> WORK INSTRUCTIONS
Transcribe the entries that come next exactly, but not the pictures they contain.

> ENTRIES SHOWN
=== Section Start ===

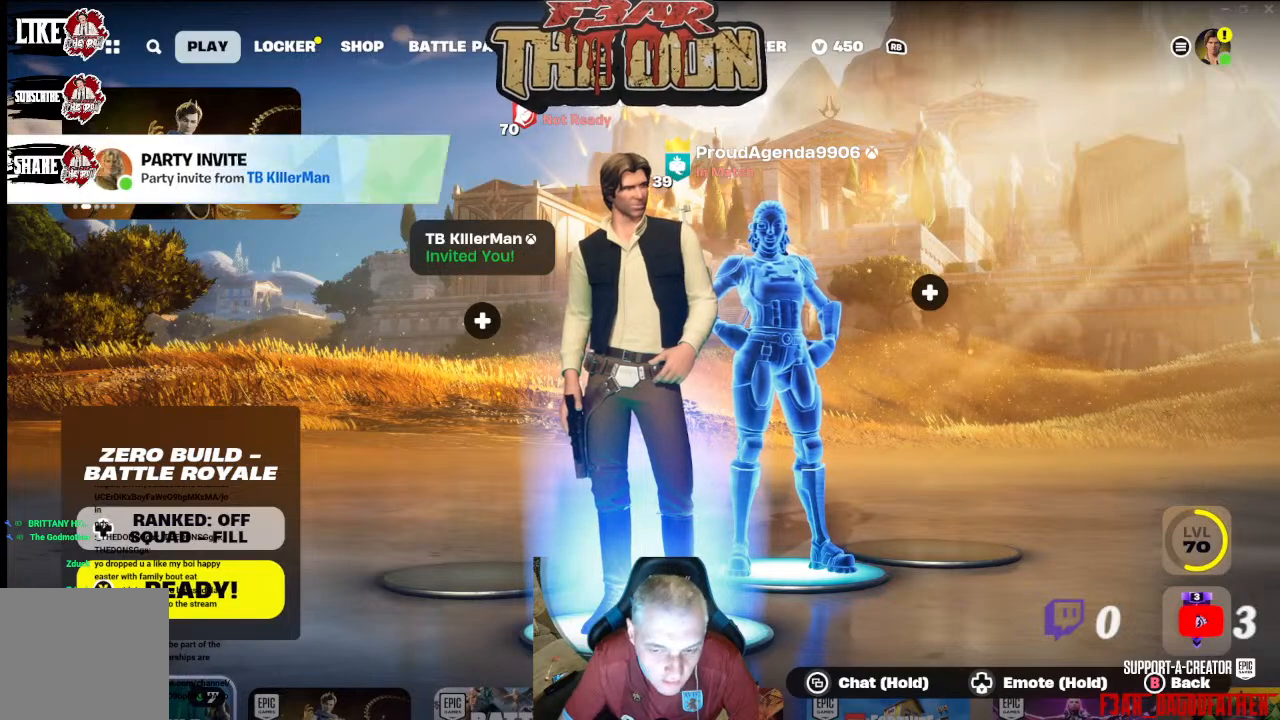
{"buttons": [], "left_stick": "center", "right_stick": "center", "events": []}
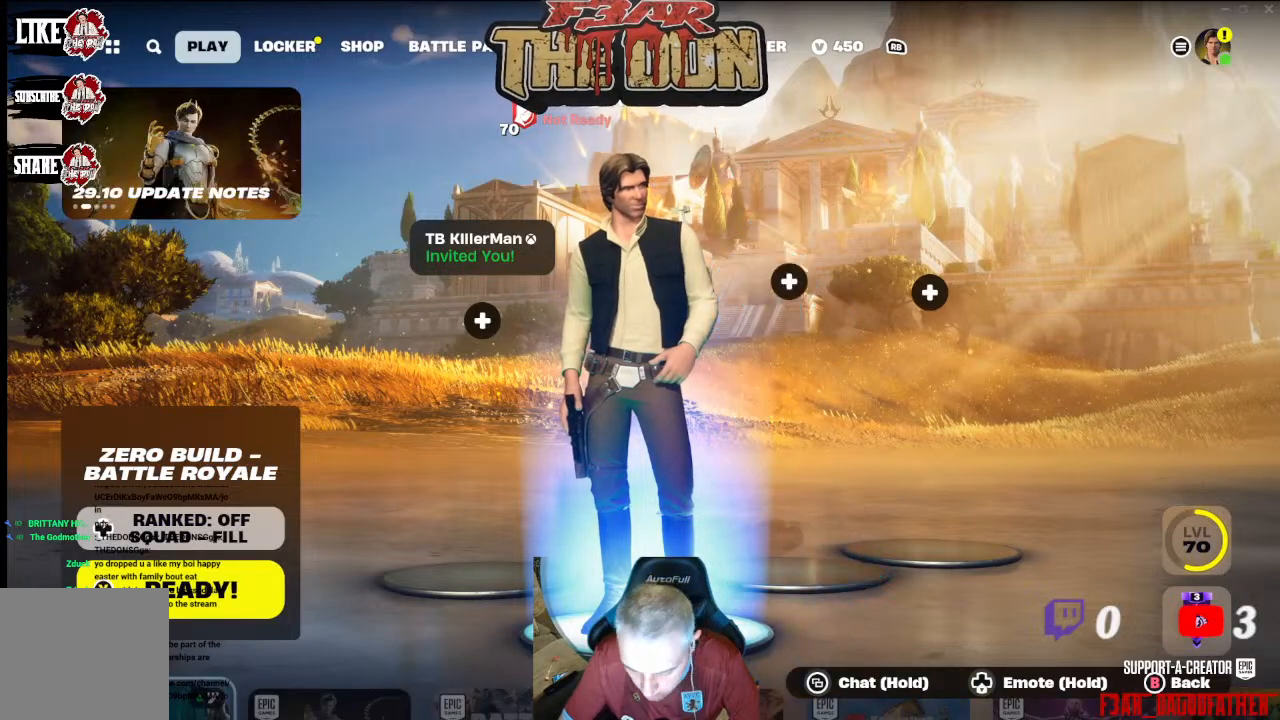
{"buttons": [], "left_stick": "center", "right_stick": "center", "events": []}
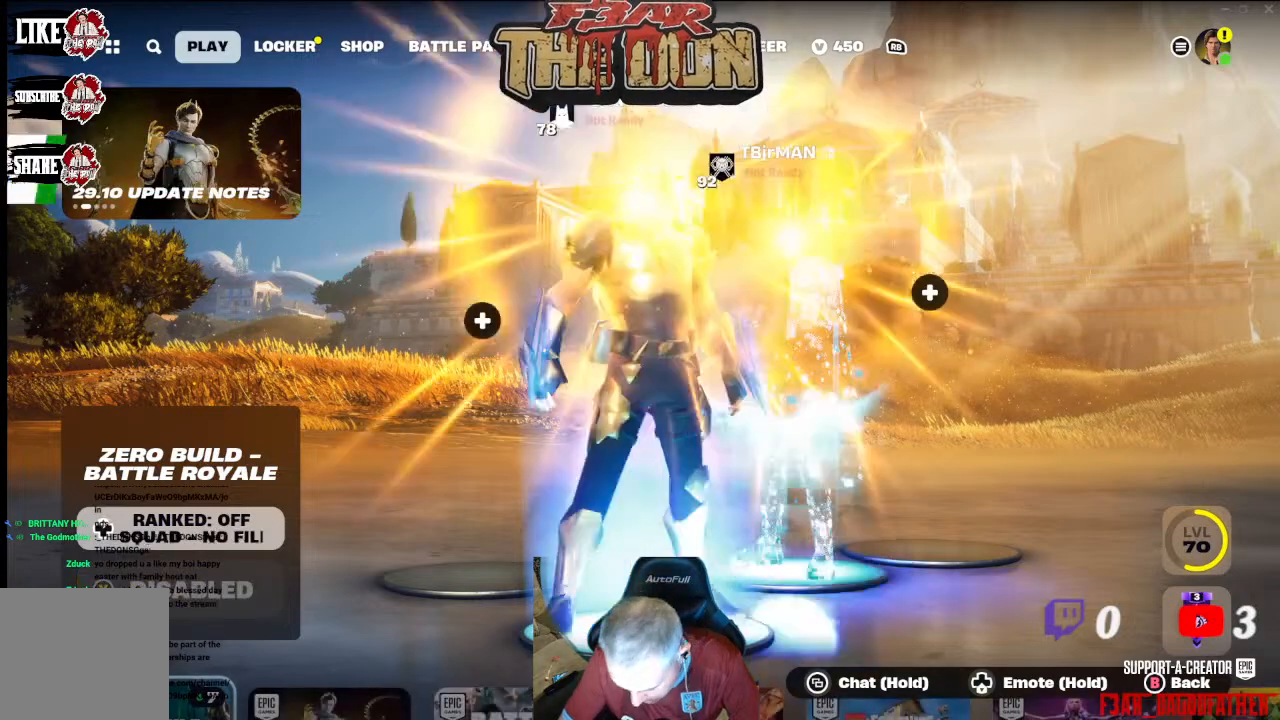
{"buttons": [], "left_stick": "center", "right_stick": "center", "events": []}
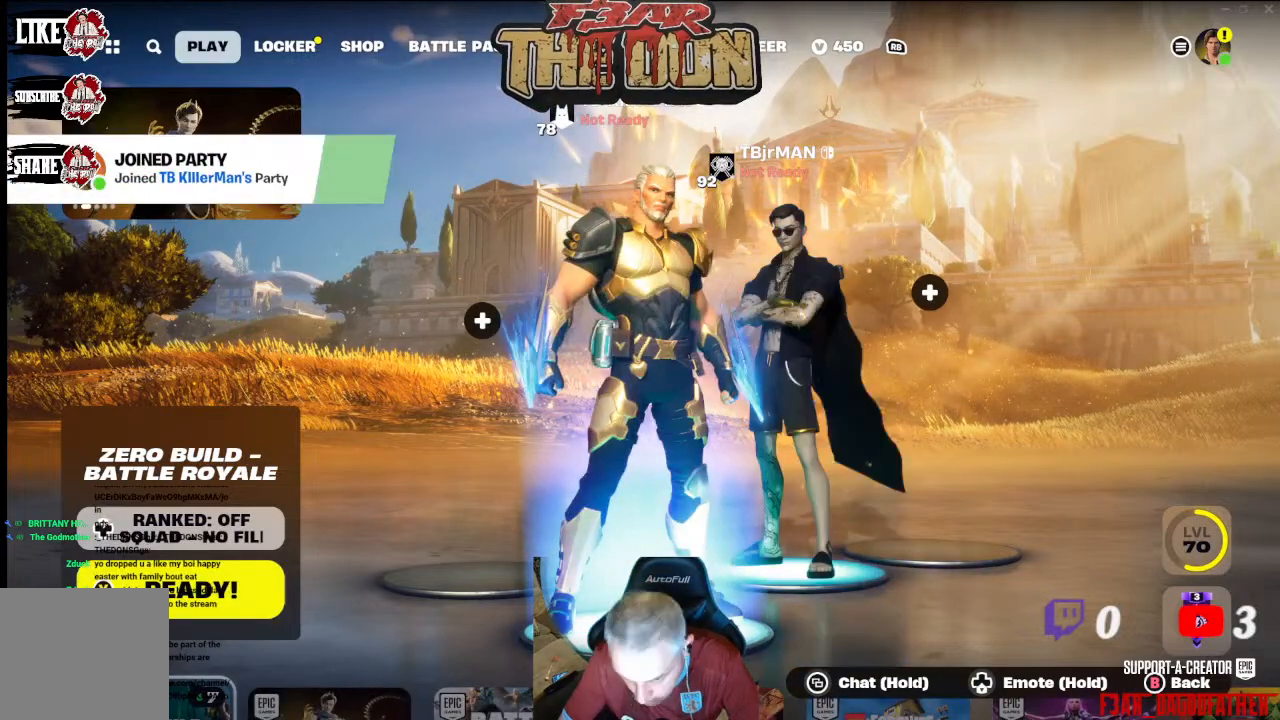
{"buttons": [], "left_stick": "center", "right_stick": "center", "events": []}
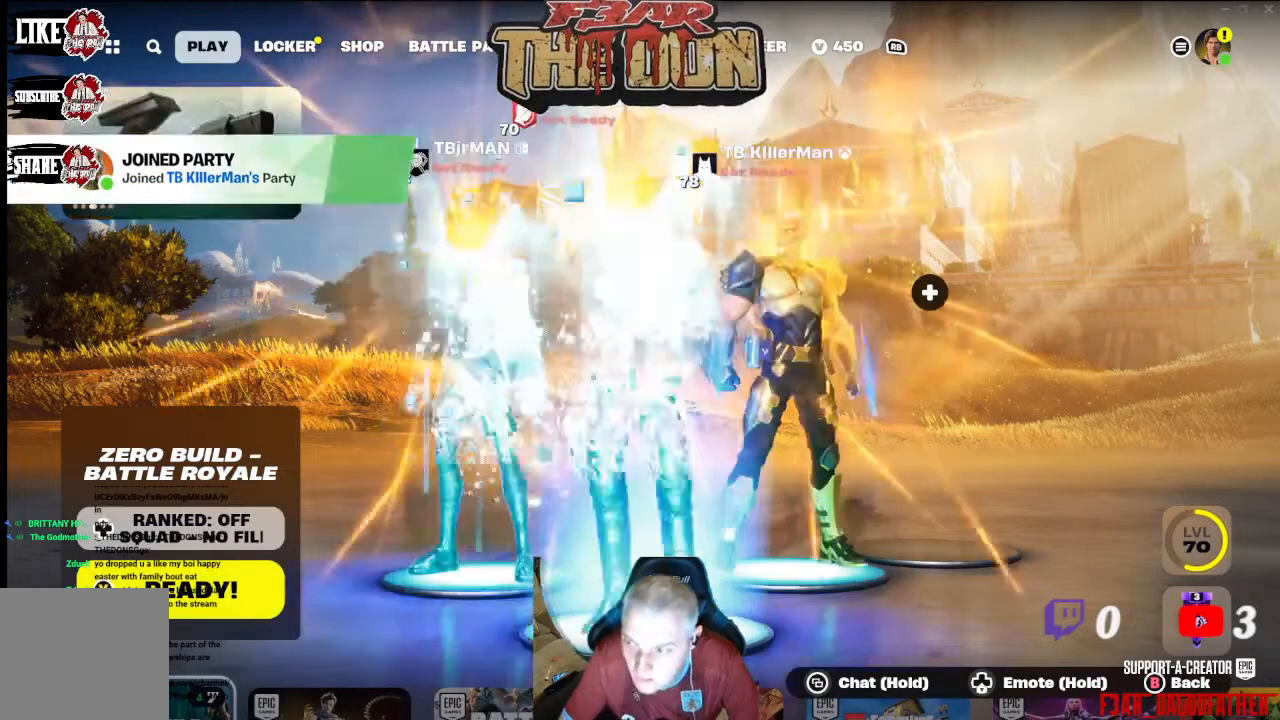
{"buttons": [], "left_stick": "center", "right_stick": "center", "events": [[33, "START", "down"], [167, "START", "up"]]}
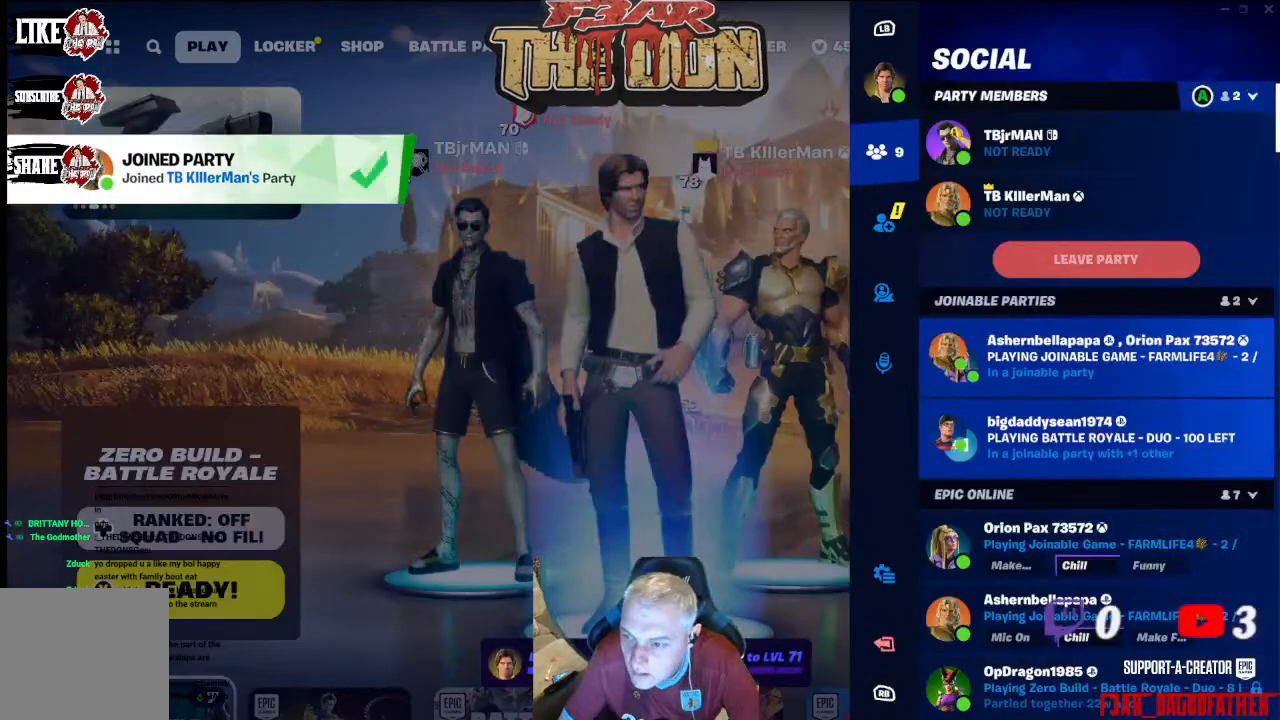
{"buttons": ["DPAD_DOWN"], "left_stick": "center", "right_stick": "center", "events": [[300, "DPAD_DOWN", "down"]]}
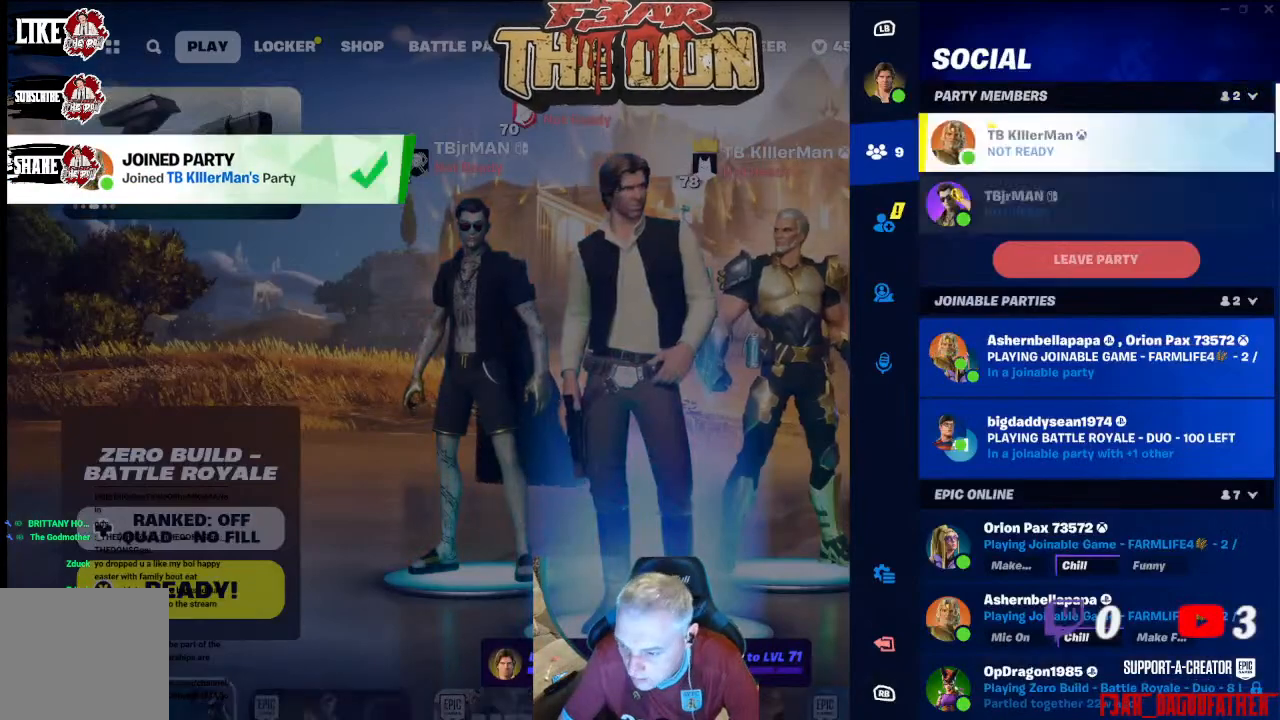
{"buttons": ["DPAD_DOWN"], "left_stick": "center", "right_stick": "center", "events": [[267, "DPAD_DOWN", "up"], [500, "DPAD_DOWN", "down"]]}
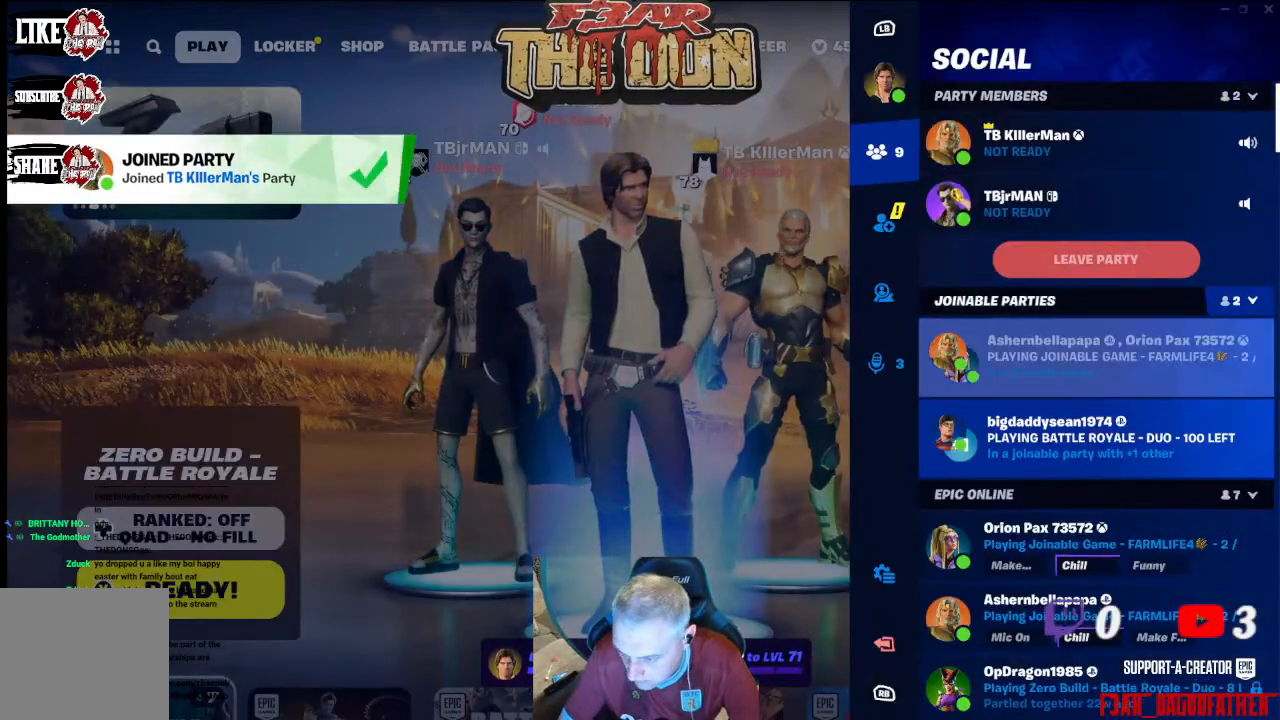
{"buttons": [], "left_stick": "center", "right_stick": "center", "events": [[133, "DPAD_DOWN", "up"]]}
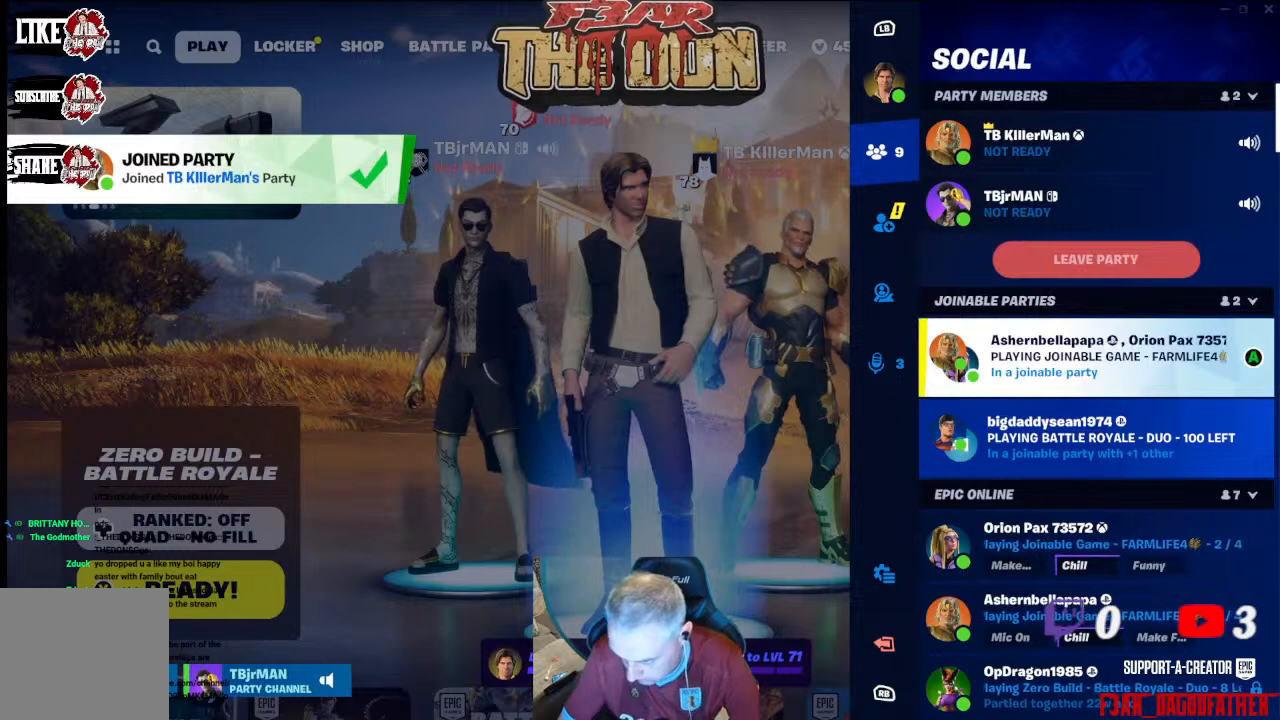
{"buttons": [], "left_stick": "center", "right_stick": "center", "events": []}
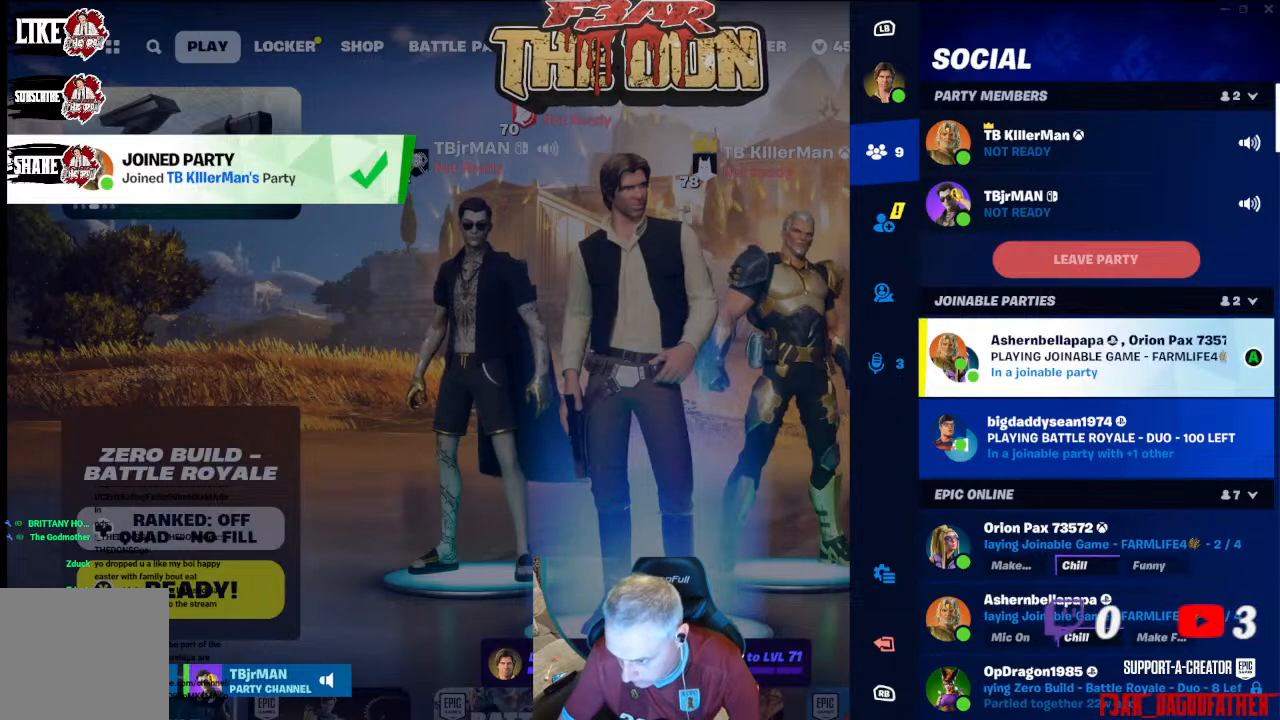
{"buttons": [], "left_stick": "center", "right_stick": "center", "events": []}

=== Section End ===

> SOLUTION TO THIS TASK
{"buttons": [], "left_stick": "center", "right_stick": "center", "events": []}
{"buttons": [], "left_stick": "center", "right_stick": "center", "events": []}
{"buttons": [], "left_stick": "center", "right_stick": "center", "events": []}
{"buttons": [], "left_stick": "center", "right_stick": "center", "events": []}
{"buttons": [], "left_stick": "center", "right_stick": "center", "events": [[33, "START", "down"], [167, "START", "up"]]}
{"buttons": ["DPAD_DOWN"], "left_stick": "center", "right_stick": "center", "events": [[300, "DPAD_DOWN", "down"]]}
{"buttons": ["DPAD_DOWN"], "left_stick": "center", "right_stick": "center", "events": [[267, "DPAD_DOWN", "up"], [500, "DPAD_DOWN", "down"]]}
{"buttons": [], "left_stick": "center", "right_stick": "center", "events": [[133, "DPAD_DOWN", "up"]]}
{"buttons": [], "left_stick": "center", "right_stick": "center", "events": []}
{"buttons": [], "left_stick": "center", "right_stick": "center", "events": []}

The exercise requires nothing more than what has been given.